What you will do >>
**a)** In the page on Voice of a Continent, why do the Simba models outperform generic multilingual models? Answer in one to three sentences.
**b)** In the page on Voice of a Continent, which paper introduced the Simba Series?
**c)** Write the next part of the page on Voice of a Continent, picking up after its last line.

Text for analysis >>
YAML Metadata Warning: empty or missing yaml metadata in repo card (https://huggingface.co/docs/hub/model-cards#model-card-metadata)

Bridging the Digital Divide for African AI

Voice of a Continent is a comprehensive open-source ecosystem designed to bring African languages to the forefront of artificial intelligence. By providing a unified suite of benchmarking tools and state-of-the-art models, we ensure that the future of speech technology is inclusive, representative, and accessible to over a billion people.

Best-in-Class Multilingual Models

Introduced in our EMNLP 2025 paper Voice of a Continent, the Simba Series represents the current state-of-the-art for African speech AI.

Unified Suite: Models optimized for African languages.
Superior Accuracy: Outperforms generic multilingual models by leveraging SimbaBench's high-quality, domain-diverse datasets.
Multitask Capability: Designed for high performance in ASR (Automatic Speech Recognition) and TTS (Text-to-Speech).
Inclusion-First: Specifically built to mitigate the "digital divide" by empowering speakers of underrepresented languages.

Information >>
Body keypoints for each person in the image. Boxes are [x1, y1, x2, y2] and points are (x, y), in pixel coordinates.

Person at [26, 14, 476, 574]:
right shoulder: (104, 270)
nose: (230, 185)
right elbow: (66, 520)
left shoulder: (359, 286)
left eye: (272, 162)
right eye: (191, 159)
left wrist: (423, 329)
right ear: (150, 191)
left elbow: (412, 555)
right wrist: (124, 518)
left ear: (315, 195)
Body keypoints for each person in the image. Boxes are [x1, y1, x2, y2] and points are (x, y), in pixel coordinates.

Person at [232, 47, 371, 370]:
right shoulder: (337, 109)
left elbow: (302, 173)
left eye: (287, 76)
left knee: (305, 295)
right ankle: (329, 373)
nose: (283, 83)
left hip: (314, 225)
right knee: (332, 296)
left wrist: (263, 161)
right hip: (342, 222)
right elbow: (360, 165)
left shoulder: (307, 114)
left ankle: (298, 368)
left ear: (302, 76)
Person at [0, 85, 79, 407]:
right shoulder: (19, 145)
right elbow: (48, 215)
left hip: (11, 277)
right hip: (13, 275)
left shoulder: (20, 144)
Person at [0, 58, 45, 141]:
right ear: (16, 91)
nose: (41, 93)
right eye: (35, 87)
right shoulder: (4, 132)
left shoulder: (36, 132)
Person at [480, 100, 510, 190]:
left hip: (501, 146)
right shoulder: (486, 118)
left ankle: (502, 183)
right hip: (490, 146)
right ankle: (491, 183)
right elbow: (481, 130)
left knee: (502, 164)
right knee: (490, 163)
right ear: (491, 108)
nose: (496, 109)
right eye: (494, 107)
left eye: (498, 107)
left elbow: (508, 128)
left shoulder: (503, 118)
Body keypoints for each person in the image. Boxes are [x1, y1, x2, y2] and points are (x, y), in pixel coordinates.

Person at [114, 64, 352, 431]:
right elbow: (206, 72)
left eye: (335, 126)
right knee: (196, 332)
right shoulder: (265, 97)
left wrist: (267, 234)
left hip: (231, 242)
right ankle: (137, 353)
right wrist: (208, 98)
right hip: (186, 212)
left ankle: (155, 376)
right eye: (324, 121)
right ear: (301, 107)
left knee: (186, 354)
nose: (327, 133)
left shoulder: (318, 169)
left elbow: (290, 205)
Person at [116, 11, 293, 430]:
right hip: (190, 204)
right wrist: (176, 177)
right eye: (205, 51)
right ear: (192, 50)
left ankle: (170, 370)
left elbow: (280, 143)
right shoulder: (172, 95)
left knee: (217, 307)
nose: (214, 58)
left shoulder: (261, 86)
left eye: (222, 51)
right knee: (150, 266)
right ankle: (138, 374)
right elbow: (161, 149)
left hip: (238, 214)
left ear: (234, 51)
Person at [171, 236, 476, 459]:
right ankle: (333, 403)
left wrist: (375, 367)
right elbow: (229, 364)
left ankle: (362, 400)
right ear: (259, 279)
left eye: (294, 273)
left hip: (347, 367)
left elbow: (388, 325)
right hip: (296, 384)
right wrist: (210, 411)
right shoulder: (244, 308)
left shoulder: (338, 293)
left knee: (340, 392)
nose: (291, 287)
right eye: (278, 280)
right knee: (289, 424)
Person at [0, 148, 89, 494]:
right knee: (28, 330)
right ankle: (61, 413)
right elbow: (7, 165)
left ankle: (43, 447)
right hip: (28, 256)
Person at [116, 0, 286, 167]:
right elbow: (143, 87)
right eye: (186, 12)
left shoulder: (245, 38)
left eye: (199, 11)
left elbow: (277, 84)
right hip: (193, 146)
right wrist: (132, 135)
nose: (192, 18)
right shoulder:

Expected responses >>
**a)** The Simba models outperform generic multilingual models because they draw on SimbaBench's high-quality, domain-diverse datasets.

**b)** The EMNLP 2025 paper Voice of a Continent introduced it.

**c)**
The Simba family consists of state-of-the-art models fine-tuned using SimbaBench. These models achieve superior performance by leveraging dataset quality, domain diversity, and language family relationships.

🗣️✍️ Simba-ASR

The New Standard for African Speech-to-Text

🎯 Task Automatic Speech Recognition — Powering high-accuracy transcription across the continent.

🌍 Language Coverage (43 African languages)

Amharic (amh), Arabic (ara), Asante Twi (asanti), Bambara (bam), Baoulé (bau), Bemba (bem), Ewe (ewe), Fanti (fat), Fon (fon), French (fra), Ganda (lug), Hausa (hau), Igbo (ibo), Kabiye (kab), Kinyarwanda (kin), Kongo (kon), Lingala (lin), Luba-Katanga (lub), Luo (luo), Malagasy (mlg), Mossi (mos), Northern Sotho (nso), Nyanja (nya), Oromo (orm), Portuguese (por), Shona (sna), Somali (som), Southern Sotho (sot), Swahili (swa), Swati (ssw), Tigrinya (tir), Tsonga (tso), Tswana (tsn), Twi (twi), Umbundu (umb), Venda (ven), Wolof (wol), Xhosa (xho), Yoruba (yor), Zulu (zul), Tamazight (tzm), Sango (sag), Dinka (din).

🏗️ Base Architectures

Simba-S (SeamlessM4T-v2-MT) — Top Performer
Simba-W (Whisper-v3-large)
Simba-X (Wav2Vec2-XLS-R-2b)
Simba-M (MMS-1b-all)
Simba-H (AfriHuBERT)

ASR Models	Architecture	🤗 Hugging Face Model Card	Status
🔥Simba-S🔥	SeamlessM4T-v2	🤗 https://huggingface.co/UBC-NLP/Simba-S	✅ Released
🔥Simba-W🔥	Whisper	🤗 https://huggingface.co/UBC-NLP/Simba-W	✅ Released
🔥Simba-X🔥	Wav2Vec2	🤗 https://huggingface.co/UBC-NLP/Simba-X	✅ Released
🔥Simba-M🔥	MMS	🤗 https://huggingface.co/UBC-NLP/Simba-M	✅ Released
🔥Simba-H🔥	HuBERT	🤗 https://huggingface.co/UBC-NLP/Simba-H	✅ Released

Simba-S (based on SeamlessM4T-v2-MT) emerged as the best-performing ASR model overall.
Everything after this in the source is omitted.